A reprimenda é maior em relação à situação dos juízes, onde as cinco recomendações feitas não foram seguidas.

  1. Conselho Superior de Magistratura com metade dos membros juízes eleitos pelos seus pares e informação pública sobre os procedimentos disciplinares internos. Não foi implementada.
  2. Ter nas autoridades que decidem a segunda instância e nos juízes do Supremo pelo menos metade dos membros eleitos pelos seus pares. Os magistrados ainda argumentaram com a revisão do Estatuto dos Magistrados que prevê mudanças na seleção de juízes. O GRECO regista isso, mas nota que “os painéis que supervisionam a lista restrita de candidatos ao cargo de juiz do tribunal de recurso e ao juiz do Supremo Tribunal continuam a ter uma maioria de membros que não são juízes”. Medida não implementada. 
  3. Avaliações periódicas dos juízes de primeira instância e inspeções aos de segunda instância. Não implementada.
  4. Garantir “critérios objetivos e transparentes que salvaguardem a independência dos juízes” quando os casos são redistribuídos.
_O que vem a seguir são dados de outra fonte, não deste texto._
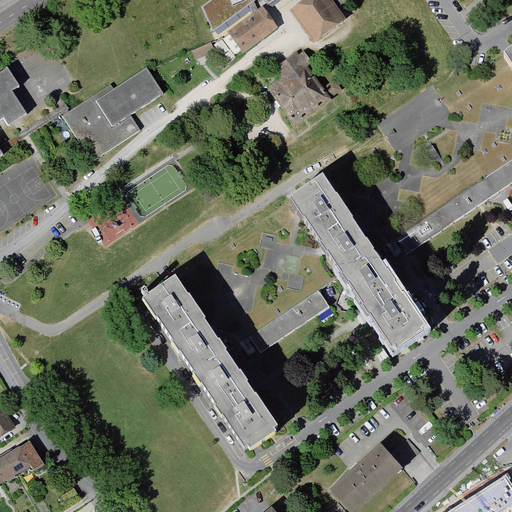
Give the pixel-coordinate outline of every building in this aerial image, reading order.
[(279,0),(214,0),(200,9),(211,34),(246,9),(249,17),(256,12),(253,5),(257,3),(265,10),(279,0)] [(343,24),(325,0),(306,0),(286,15),(309,48),(343,24)] [(237,53),(240,56),(273,29),(258,10),(256,12),(249,17),(220,41),(233,57),(237,53)] [(189,55),(194,63),(213,53),(209,45),(189,55)] [(278,84),(265,94),(290,128),(337,94),(330,84),(320,92),(300,66),(307,61),(301,53),(296,57),(294,54),(270,72),(278,84)] [(333,194),(383,267),(496,190),(511,178),(511,67),(506,58),(325,182),(333,194)] [(146,68),(63,115),(90,161),(141,132),(130,114),(163,96),(146,68)] [(0,127),(5,135),(22,122),(6,100),(15,94),(0,74),(0,127)] [(325,182),(322,179),(288,200),(289,203),(346,285),(394,355),(428,332),(383,267),(333,194),(325,182)] [(181,277),(238,359),(346,285),(289,203),(188,272),(181,277)] [(181,277),(177,270),(137,298),(245,455),(285,428),(238,359),(181,277)] [(1,411),(0,411),(0,437),(12,430),(1,411)] [(420,454),(408,441),(387,460),(399,473),(420,454)] [(0,460),(0,466),(9,482),(26,472),(29,476),(31,477),(43,470),(43,467),(29,443),(0,460)] [(375,447),(319,497),(331,510),(332,511),(355,511),(399,473),(387,460),(375,447)] [(0,488),(9,482),(0,466),(0,488)] [(511,511),(511,502),(502,486),(460,511),(511,511)]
Os juízes alegaram que, neste momento, e depois de em 2016 ter sido alterada a Lei de Organização do Sistema Judicial, “todos os casos agora são atribuídos aleatoriamente aos juízes, com algumas exceções. A transferência de juízes também é excepcional”. Mas o GRECO considera que “a informação apresentada pelas autoridades judiciais não sugere que a contradição [entre a Lei de Organização do Sistema Judicial e o Estatuto dos Magistrados] tenha sido removida e que tenham sido eliminados os riscos que esse quadro legal incongruente representa para a independência dos juízes”. Não foi implementado.
  5. Decisões dos julgamentos em primeira instância de fácil acesso público. Os juízes admitem que “existem dificuldades” neste ponto e o GRECO insiste nesta necessidade, justificando-a com o seu “papel fundamental para garantir a certeza da lei e a uniformidade e previsibilidade da sua aplicação”. Além de que possibilita uma “maior responsabilização dos juízes”. Não implementada.
  6. Código de conduta que inclua previsão de situações de conflito de interesses. No contraditório, os juízes argumentaram perante o GRECO que foi introduzido um código de ética dentro do Estatuto dos Magistrados, cuja revisão ainda não foi concluída. Mas o grupo contra a corrupção diz que “não está convencido” que esse código seja “claro e o exigível”, incluindo questões relativas a conflito de interesses. Não implementada

Já quanto aos procuradores do Ministério Público:

  1. Informação relativa a processos disciplinares no Conselho Superior do Ministério Público foi considerada como “satisfatoriamente implementada”.
  2. Avaliação periódica de procuradores dos tribunais de primeira instância e inspeção dos de segunda instância. Não foi implementada. 
  3. Estatuto do Ministério Público adequado ao novo mapa judicial. Isto não aconteceu depois da “redução drástica” (2014) dos tribunais de primeira instância pelo país, o que criou desequilíbrios na hierarquia e e o GRECO não tem a certeza que essas “incertezas legais” tenham sido corrigidas, temendo que desprotejam “procuradores subordinados de interferências indevidas ou pressões dos seus superiores”. Não foi implementada.
  4.  Código de conduta também para procurados e que seja uma base para promoções, avaliações e ações disciplinares. Não foi implementado.